Quotas, reminders, and safeguards
- A quota banner tallies how many recursive URL sources have been used versus the organisation’s allowance so admins can plan ahead.
- Stale batches surface a reminder to sync them for fresher answers.
- Erroring batches display a callout that recommends contacting support.
- Hana blocks unsafe or disallowed websites before any content is fetched and restricts crawling to public, login-free pages.
- Duplicate crawls for the same URL cannot run simultaneously, preventing duplicate charges and unnecessary load.
From chat — quick invocations
Examples below show only @Hana …
invocations. Outputs are intentionally omitted.

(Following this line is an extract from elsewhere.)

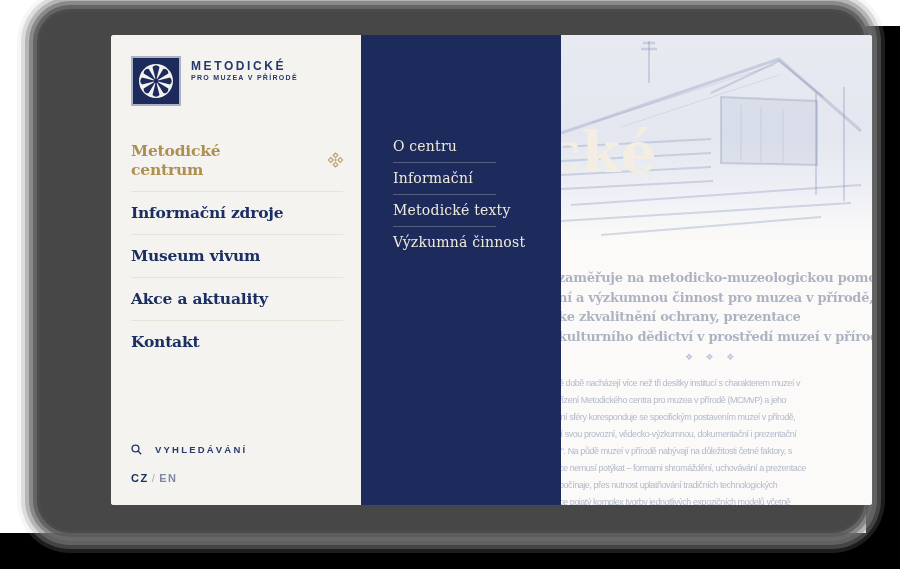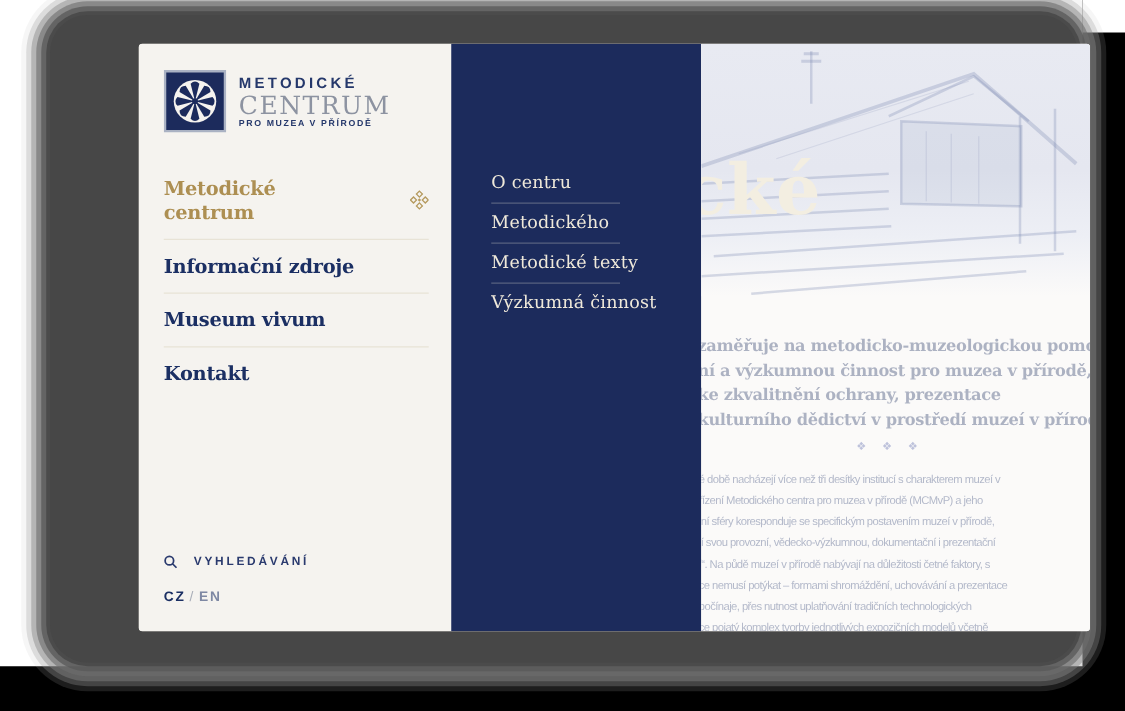"CENTRUM" div.logo-l2 { html: <div>CENTRUM</div> -> none }
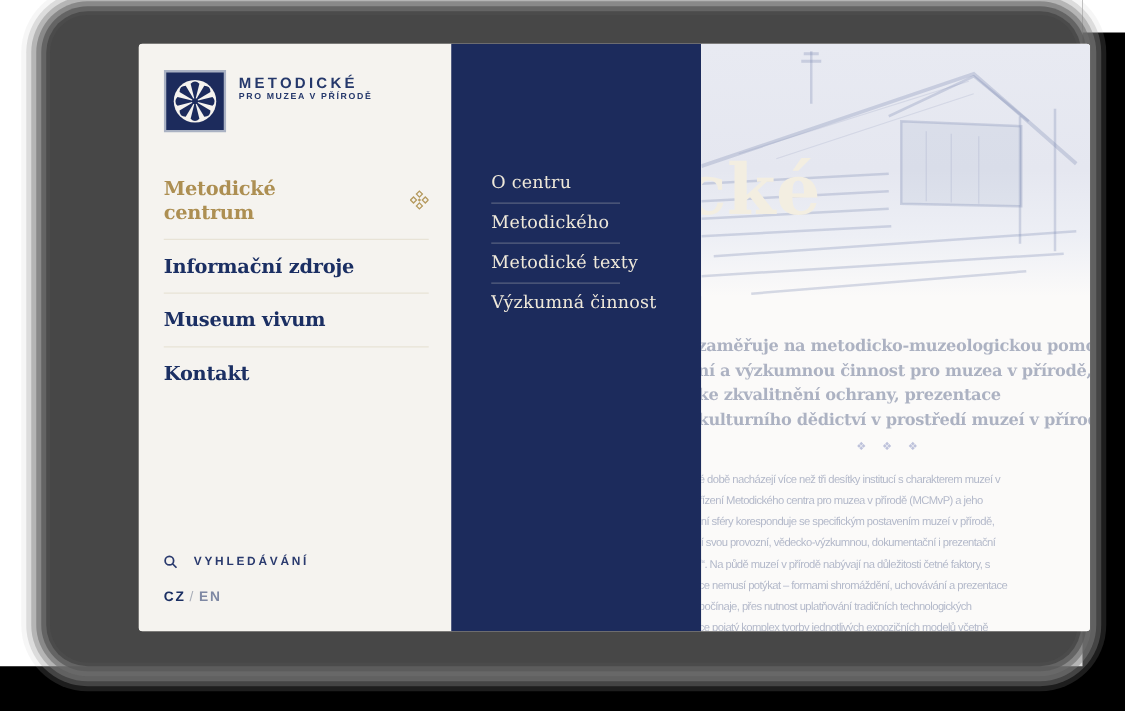"Metodického" div.sub-item { text: Metodického -> Informační }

@Hana what does our website say about refunds? Use the website memory
@Hana summarize the features listed on our product pages
@Hana find pricing details from the ingested site and outline tiers
Troubleshooting
- Nothing was captured: Confirm the site is publicly accessible. Password-protected or gated pages cannot be crawled.
- Important pages missing: Add those folders to the include list (or remove them from the exclude list) and run the crawl again.
- Too much noise: Refine the exclude paths to focus on the sections that matter.
- Long-running crawl: Large sites can take time. You can leave the page; progress and results persist automatically.